Lacking guidelines on timeliness, he tries to announce basic information quickly and update it later. The “bare minimum,” he says, is the date and time of the incident, what happened — as simple as “shooting” — and a tip, often simply to stay indoors.
The Delaware State police updated their initial warning about the shooting at least three times throughout the night, as more information became available. “If we learn more and the campus at large can benefit from it, then we put it out,” says Mr. Overton. The police do withhold details that might compromise the criminal investigation.
Value Over Speed
Still, quick information is not always useful, some police chiefs say.

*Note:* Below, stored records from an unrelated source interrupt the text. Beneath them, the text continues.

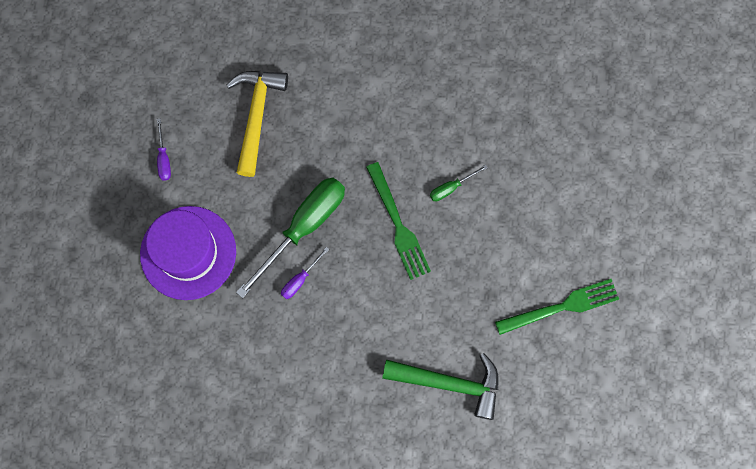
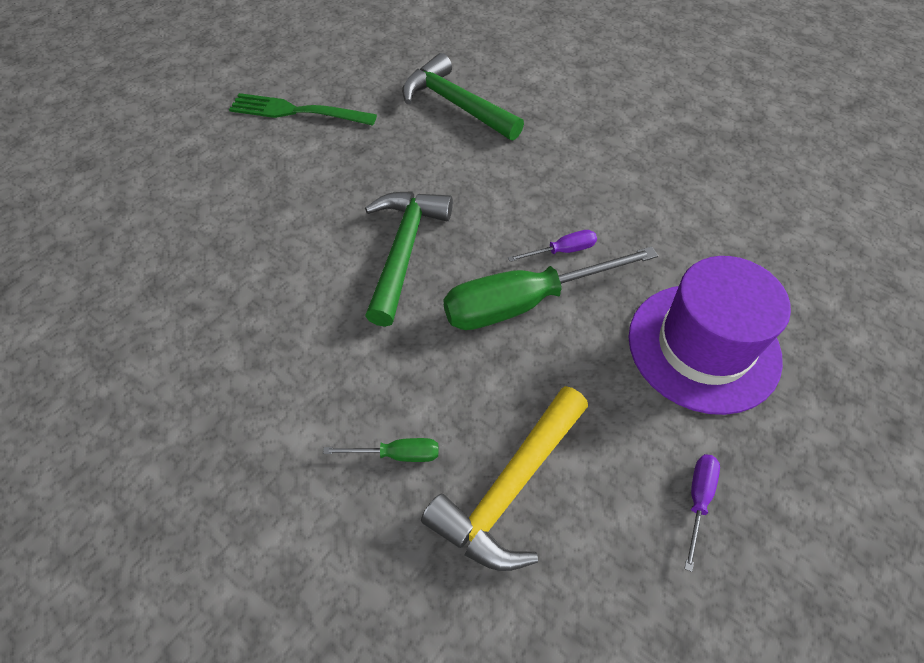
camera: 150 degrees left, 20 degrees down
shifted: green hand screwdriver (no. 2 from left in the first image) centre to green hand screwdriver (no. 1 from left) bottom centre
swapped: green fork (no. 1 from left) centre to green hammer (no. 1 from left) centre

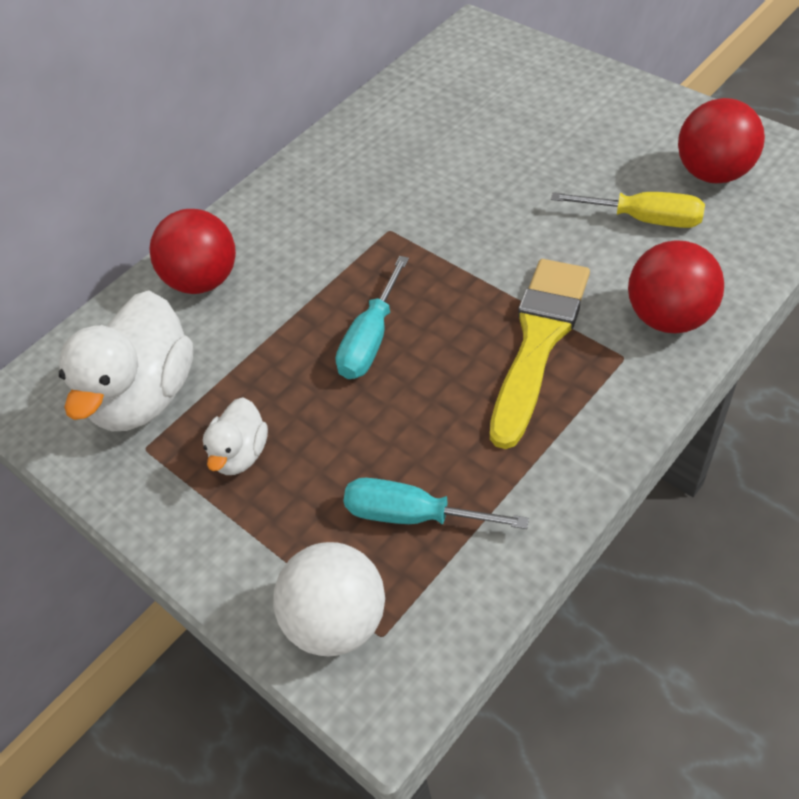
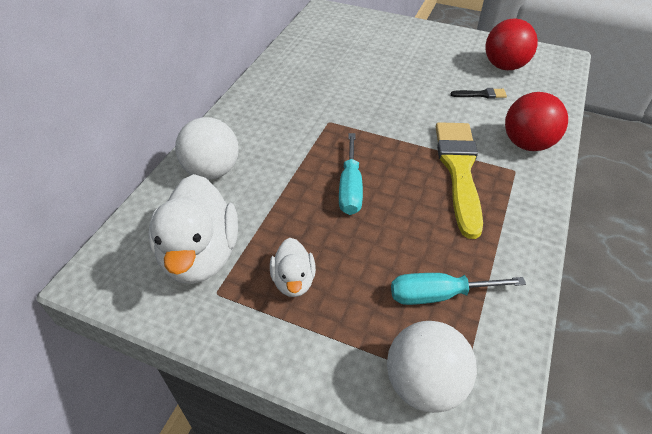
camera: 25 degrees left, 5 degrees down
swapped: yellow hand screwdriver top right to ebony paintbrush top right
repainted: crimson play ball (no. 1 from left) top left to pure white play ball (no. 1 from left) middle left

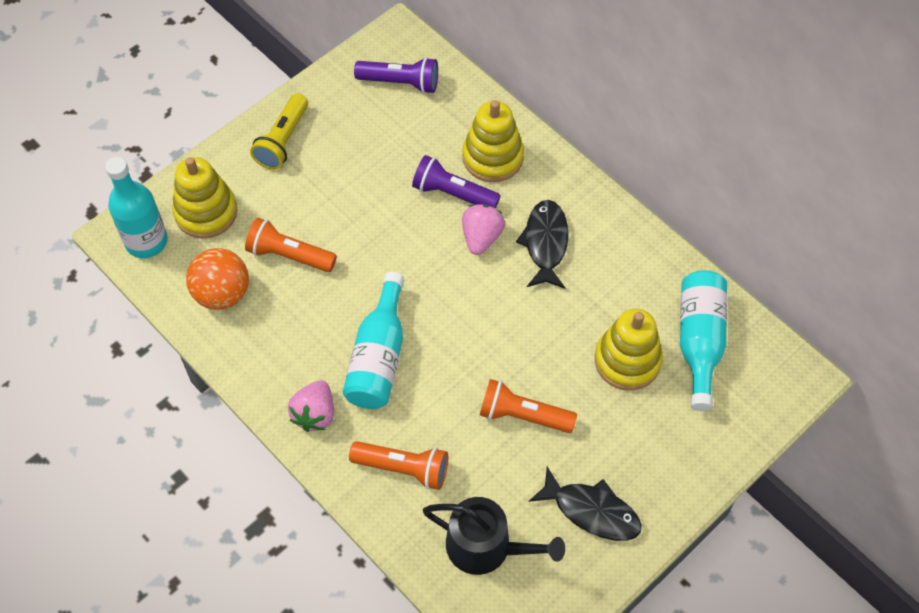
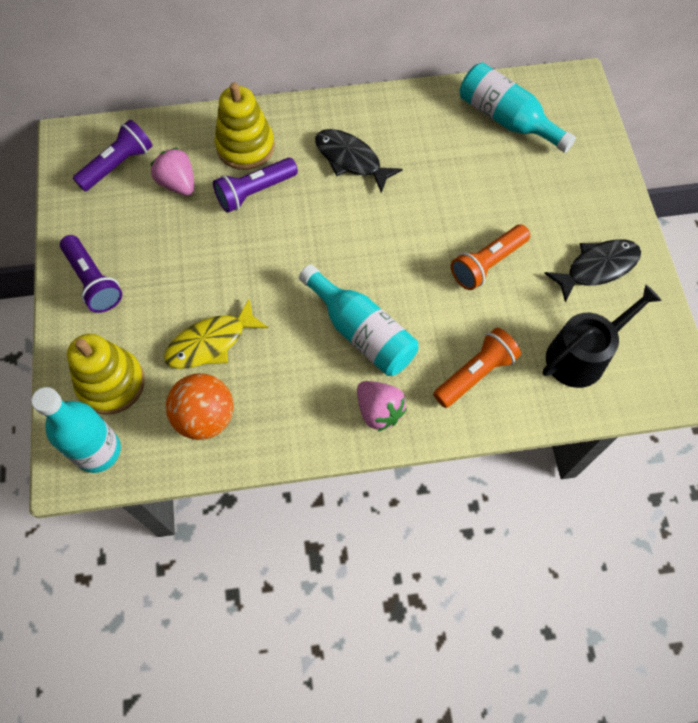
camera: 55 degrees left, 5 degrees up
gone: yellow stacking rings (no. 3 from left) middle right
shifted: pink strawberry (no. 2 from left in the first image) centre to pink strawberry (no. 1 from left) top left
swapped: bright orange flashlight (no. 1 from left) middle left to yellow fish middle left
repainted: yellow flashlight top left to purple flashlight (no. 1 from left) middle left

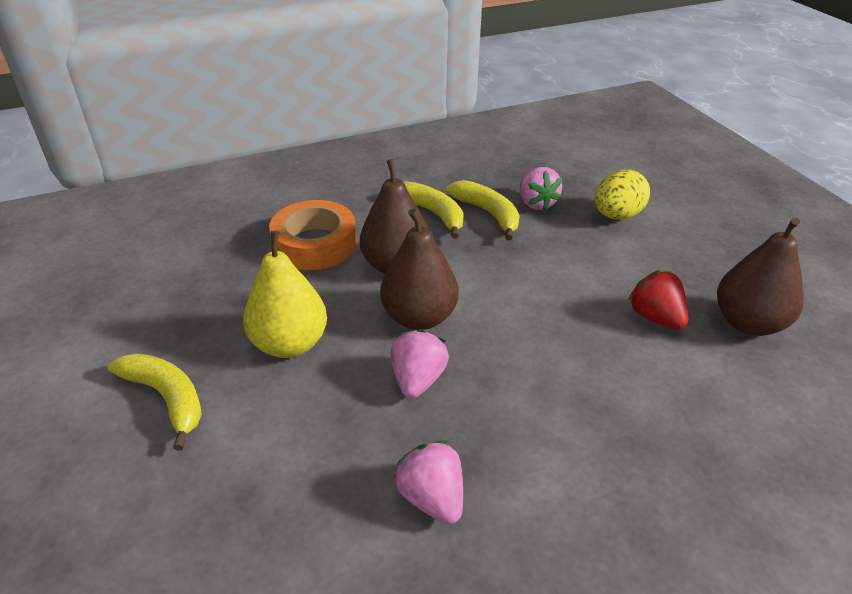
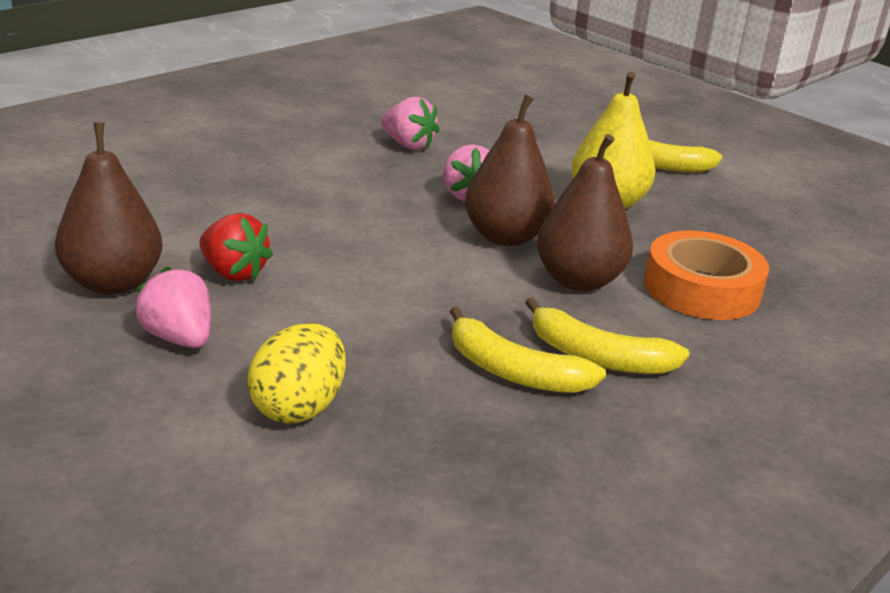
camera: 155 degrees right, 10 degrees down
shifted: pink strawberry (no. 3 from left in the first image) top centre to pink strawberry (no. 1 from left) middle left

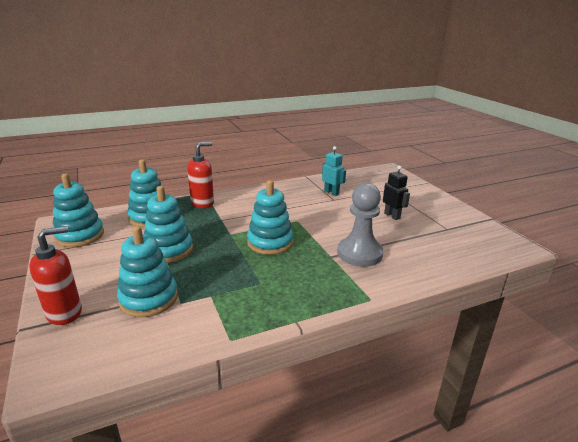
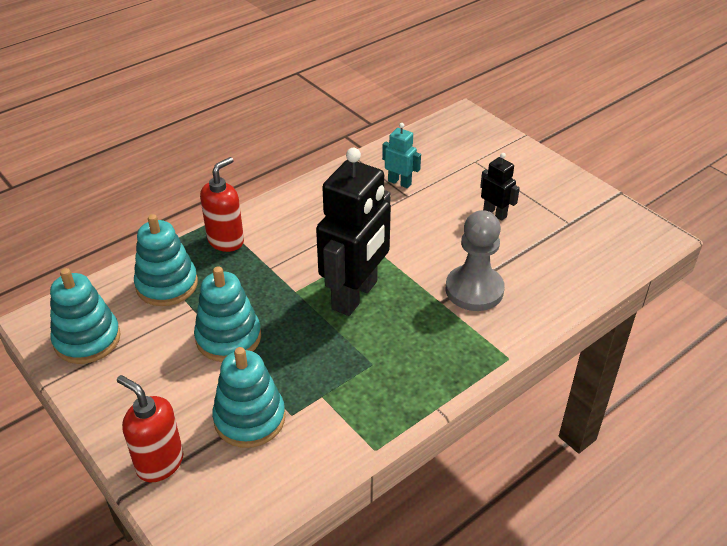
camera: 15 degrees left, 15 degrees up
swapped: aqua stacking rings (no. 5 from left) centre to ebony toy robot (no. 1 from left) centre
rotated: crimson soap dispenser (no. 1 from left) middle left = bottom left 90 degrees counterclockwise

“We believe the better practice — rather than to say, ‘Gotcha, we got it out in 27 minutes,’ something that’s useless — is to put out a helpful alert,” says James F. McShane, associate vice president for public safety at Columbia University.
If an e-mail message goes out in the middle of the night, students who are out or sleeping will not read it, he says. A text message may be faster, but it is too short to suggest more than to take shelter or flee, advice that in many situations may not be practical.
Technology raises expectations, but it also has its limits.
Eugene L. Zdziarski, assistant vice president for student affairs and dean of students at the University of Florida, says systems that can process no more than 2,000 messages per minute may not help a campus of 50,000 handle an emergency.
Besides, the information is only as good as the people who provide it. What matters, he says, is “not just informing them that something happened. It’s telling them how to respond.”